Dunbar High School
Visiting the site of my adoptive dad's alma mater
Dunbar High School was an African-American school in Lynchburg, VA from 1923-1970. My adoptive father, Bill Womack, attended Dunbar, and his mother Fannie S. Womack taught there for 40 years. Sadly, the original building was torn down in 1979.
I went to the site expecting only a marker, but instead found a larger memorial – including a wall engraved with names of students and faculty. I found my father and grandmother, proving they had been here. It meant so much, but their names carved in lifeless rock also amplified their absence.
I often wondered why my dad was so tight-lipped about the past, not sharing much about his life here, about the school, and how it really felt to be raised by tough, disciplinarian schoolteachers (mom & aunt) in the segregated South.
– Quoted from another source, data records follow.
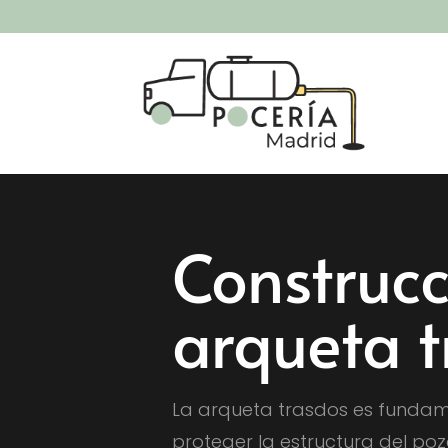
Construcc
arqueta 
La arqueta trasdos es funda
proteger la estructura del poz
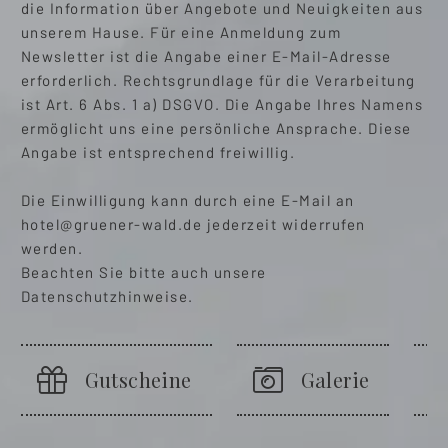
die Information über Angebote und Neuigkeiten aus
unserem Hause. Für eine Anmeldung zum
Newsletter ist die Angabe einer E-Mail-Adresse
erforderlich. Rechtsgrundlage für die Verarbeitung
ist Art. 6 Abs. 1 a) DSGVO. Die Angabe Ihres Namens
ermöglicht uns eine persönliche Ansprache. Diese
Angabe ist entsprechend freiwillig.
Die Einwilligung kann durch eine E-Mail an
hotel@gruener-wald.de
jederzeit widerrufen
werden.
Beachten Sie bitte auch unsere
Datenschutzhinweise.
Gutscheine
Galerie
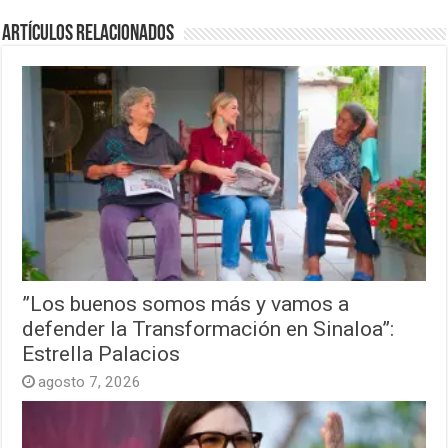
Artículos relacionados
”Los buenos somos más y vamos a
defender la Transformación en Sinaloa”:
Estrella Palacios
agosto 7, 2026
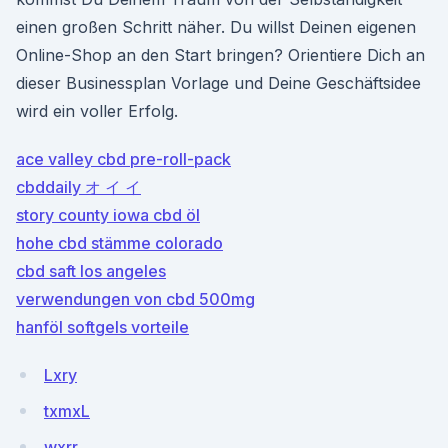
einen großen Schritt näher. Du willst Deinen eigenen
Online-Shop an den Start bringen? Orientiere Dich an
dieser Businessplan Vorlage und Deine Geschäftsidee
wird ein voller Erfolg.
ace valley cbd pre-roll-pack
cbddaily オ イ イ
story county iowa cbd öl
hohe cbd stämme colorado
cbd saft los angeles
verwendungen von cbd 500mg
hanföl softgels vorteile
Lxry
txmxL
wxrr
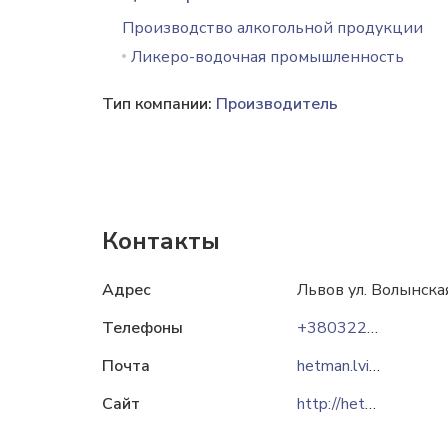
Производство алкогольной продукции
Ликеро-водочная промышленность
Тип компании:
Производитель
Контакты
Адрес
Львов ул. Волынска
Телефоны
+380322407505
Почта
hetman.lviv@gmail.com
Сайт
http://hetman.ua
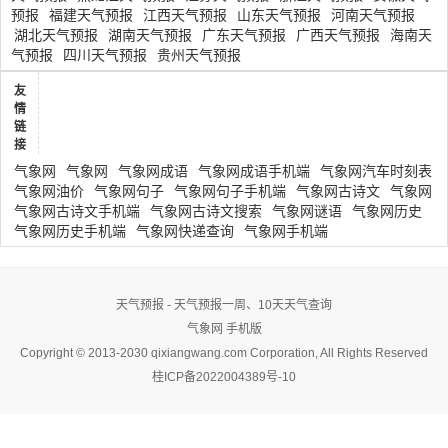
预报
福建天气预报
江西天气预报
山东天气预报
河南天气预报
湖北天气预报
湖南天气预报
广东天气预报
广西天气预报
海南天
气预报
四川天气预报
贵州天气预报
友
情
链
接
气象网
气象网
气象网成语
气象网成语手机端
气象网汽车时刻表
气象网油价
气象网句子
气象网句子手机端
气象网古诗文
气象网
气象网古诗文手机端
气象网古诗文搜索
气象网谜语
气象网历史
气象网历史手机端
气象网快递查询
气象网手机端
天气预报 - 天气预报一周、10天天气查询
气象网
手机版
Copyright © 2013-2030 qixiangwang.com Corporation, All Rights Reserved
桂ICP备2022004389号-10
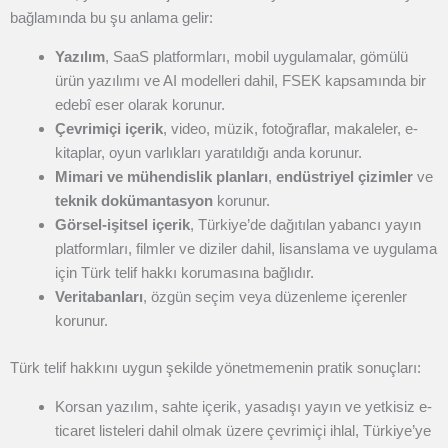
bağlamında bu şu anlama gelir:
Yazılım
, SaaS platformları, mobil uygulamalar, gömülü
ürün yazılımı ve AI modelleri dahil, FSEK kapsamında bir
edebî eser olarak korunur.
Çevrimiçi içerik
, video, müzik, fotoğraflar, makaleler, e-
kitaplar, oyun varlıkları yaratıldığı anda korunur.
Mimari ve mühendislik planları
,
endüstriyel çizimler
ve
teknik dokümantasyon
korunur.
Görsel-işitsel içerik
, Türkiye’de dağıtılan yabancı yayın
platformları, filmler ve diziler dahil, lisanslama ve uygulama
için Türk telif hakkı korumasına bağlıdır.
Veritabanları
, özgün seçim veya düzenleme içerenler
korunur.
Türk telif hakkını uygun şekilde yönetmemenin pratik sonuçları:
Korsan yazılım, sahte içerik, yasadışı yayın ve yetkisiz e-
ticaret listeleri dahil olmak üzere çevrimiçi ihlal, Türkiye’ye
But now, seeing for the first time his high school’s motto: “Looking forward, not backward” – it all made sense. That’s how he lived.
It also made sense this would be the motto for a generation of Black students whose grandparents had been slaves, and who lived in what had been the heart of the Confederacy. Look forward, because not far behind was deep ugliness.
The teachers, including my grandmother, were fiercely devoted to pulling the youth up out of that mud. Many students, like my dad, went on to great achievements, becoming firsts in their fields. The alma mater: “We love old Dunbar best of all, the ideals for which it stands: We are her sons and daughters true, and we try to bring her fame.” Not an easy road.
Below that was a quote from the famed principal of the school Mr. Seay, who was there when my dad attended. “All who knew and loved Dunbar HS admired its quest for excellence and its positive approach to public understanding… Long live the Dunbar experience! Honor to its sons and daughters!”
Yes. Honor to my dad, one of Dunbar’s sons. Honor to the legacy Dunbar’s students and guiding faculty left in the world. I sat near the memorial for a while, audio recording some of my thoughts. As I later walked away I missed my dad, but felt like I understood him so much more than when I arrived.